That's an interesting conclusion reached by Dr. Erik Dahl who penned a letter to the editor that appeared in the Wall Street Journal:
Democrats are touting the AMA's endorsement, little has been reported in the media that a large portion of the AMA's income (the exact amount will not be released by the AMA) stems from the exclusive rights to the medical billing codes that doctors are required to use when they submit bills to insurance plans.
These are essentially the same as a bar code, and are used for nearly every medical procedure, from appendectomies to heart transplants. This arrangement results from a once-secret deal established in the 1980s whereby the AMA maintains and updates the codes at no cost to the government, but generates millions each year selling the code books and software licenses to doctors and insurers. This enabled the government to streamline billing procedures for its insurance programs by setting a single code as the standard.

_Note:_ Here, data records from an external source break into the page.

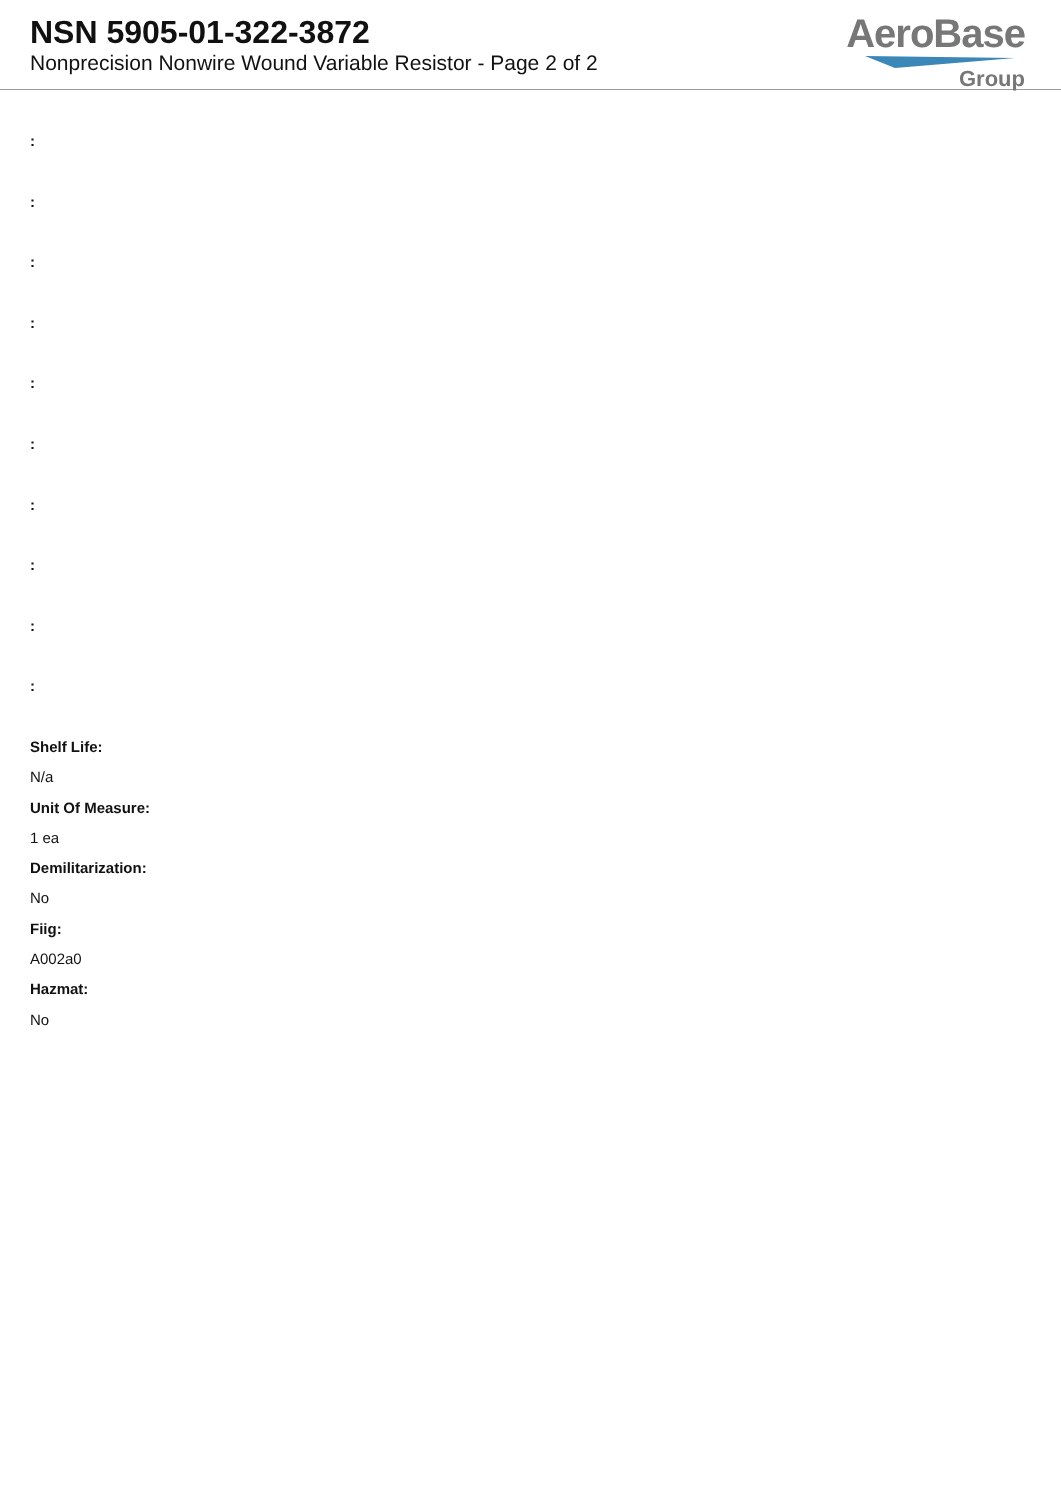NSN 5905-01-322-3872
Nonprecision Nonwire Wound Variable Resistor - Page 2 of 2
AeroBase
Group
:
:
:
:
:
:
:
:
:
:
Shelf Life:
N/a
Unit Of Measure:
1 ea
Demilitarization:
No
Fiig:
A002a0
Hazmat:
No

Currently, this agreement is interpreted by many in Congress to be revocable at any time through a simple rule-making process. As the AMA claimed $70 million from sales of "books and products" in 2008 and membership dues raised $44 million for the AMA that year, it is logical to conclude that the AMA is fearful that its lucrative source of revenue would vanish without the current support of the Democratic plans.
Indeed, the revenue the AMA gathers from the payment system continues to be fostered in this bill. It is right to question whether the AMA can represent the interests of doctors while it relies on a large portion of revenue that comes from a government-sanctioned monopoly.
This would explain why the AMA is touting the bill despite the fact that it contains a huge cut in Medicare payments to doctors while burdening physicians with a slew of new regulations.
It should be noted that many local AMA chapters have come out four square against Obamacare, including the largest chapters in Florida and Texas. This appears to be an example of the rank and file differing with the leadership whose financial interests are different than their membership.